Watchdog Timeout

Hello,

This may be a trivial question, but how do i configure the watchdog timeout on the AGX Dev Kit ?

I have a remote dev kit running the latest version of jetpack deep in the woods tracking deer, there are times where the machine runs out of memory and becomes unreachable. I usually have to travel all the way into the woods to go push the reset button, which can be annoying.

I thought about purchasing one of these Programmable Powerstrips, but it seems like overkill.

Can i configure the watchdog to automatically reset the jetson when it runs out of memory, and/or becomes unreachable ? If so, what should i do ?

Current watchdog function default enable and the time is 120s while the system hang it will reset the system, however if OOM that would reset the system.

Hello Shane,

Are there any configuration options for the watchdog ? The default settings are not resetting my jetson once it becomes unresponsive.

Side Question: Does overcommiting memory affect the watchdog ? I currently have a 16gb swap file, and i overcommit the memory. I’ve noticed the system becomes unresponsive if both the RAM and swap file become full.

Try below command to verify watchdog reset function.
For your case it could be the system didn’t dead to trigger the WDT to reset the system.

root@t186_int:/proc/sys/kernel # echo 0 > panic
root@t186_int:/proc/sys/kernel # cat panic
	0

crash the system using
	echo c>/proc/sysrq-trigger

I have ran those commands,

The device freezes and resets (as expected). However it then boots into emergency mode.

Where I am then unable to ssh into it. Like before, i need to go press the reset button to connect.
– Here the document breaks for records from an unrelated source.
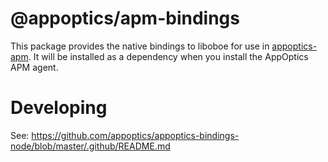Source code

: # @appoptics/apm-bindings

This package provides the native bindings to liboboe for use in [appoptics-apm](https://github.com/appoptics/appoptics-apm-node). It will be installed as a dependency when you install the AppOptics APM agent.

# Developing

See: https://github.com/appoptics/appoptics-bindings-node/blob/master/.github/README.md
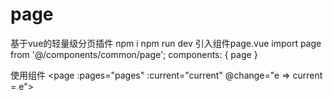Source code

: # page
基于vue的轻量级分页插件
npm i
npm run dev
引入组件page.vue
import page from '@/components/common/page';
components: {
  page
}

使用组件
<page :pages="pages" :current="current" @change="e => current = e"></page>
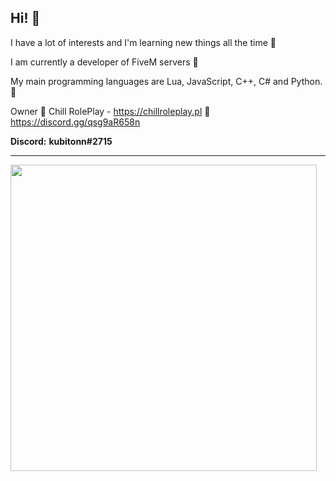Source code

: ## Hi! 👋

I have a lot of interests and I'm learning new things all the time 📘

I am currently a developer of FiveM servers 🔩

My main programming languages ​​are Lua, JavaScript, C++, C# and Python. 🌱

Owner 🌴 Chill RolePlay - https://chillroleplay.pl 🌴 https://discord.gg/qsg9aR658n


**Discord:**
**kubitonn#2715**
 
<hr>

<!--![kubitonn's GitHub stats](https://github-readme-stats.vercel.app/api?username=kubitonn&count_private=true&show_icons=true&theme=midnight-purple&)-->
<p align="left">
  <img src="https://github-readme-stats.vercel.app/api?username=kubitonn&count_private=true&show_icons=true&theme=midnight-purple&" width=490 />
</p>

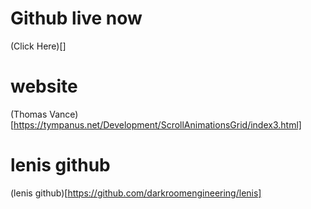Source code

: # Github live now

(Click Here)[]

# website

(Thomas Vance)[https://tympanus.net/Development/ScrollAnimationsGrid/index3.html]

# lenis github

(lenis github)[https://github.com/darkroomengineering/lenis]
Is this normal reset behavior for the watchdog ?

What’s your version?

cat /etc/nv_tegra_release

Here is the output:

R32 (release), REVISION: 6.1, GCID: 27863751, BOARD: t186ref, EABI: aarch64, DATE: Mon Jul 26 19:36:31 UTC 2021

Any customized for your system?
I just confirm my AGX without problem with same BSP.

I just tested the same command on a Jetson Xavier NX and the same issue occurs. It also has the same BSP as my AGX.

The only thing in common between the two is a 500gb nvme m2 pcie ssd, the swap file is located on the nvme SSD for both devices.

I noticed that during the boot process ( post watchdog reboot ) they both failed a nvme check, and failed to mount the local file system.

Could this be the cause of the emergency mode ?

Okay, so i can confirm the problem is with either the nvme SSD or the swap file.

I have a second Jetson NX that i just tested. It does not have the SSD, nor a swap file and it was able to reboot without going into emergency mode.

I have the same SSD on my NX and AGX

It is a SP M.2 PCIe Gen 3 SSD. Model: A80 512GB

Update:

I flashed a spare AGX to the newest version of jetpack, added a samsung nvme SSD, then used the command.

echo c>/proc/sysrq-trigger

The result is emergency mode.

Oddly, on all three machines i can reboot from the command line, without issues. So it has something to do with the watchdog restarting the system, while a nvme ssd is mounted.

write an application which ping watchdog every 100 sec

cat /proc/watchdog

Once you do that, now its userspace responsibility to keep reloading watchdog counter every 100 sec.
If userspace is hanged, system will automatically reset.

This topic was automatically closed 14 days after the last reply. New replies are no longer allowed.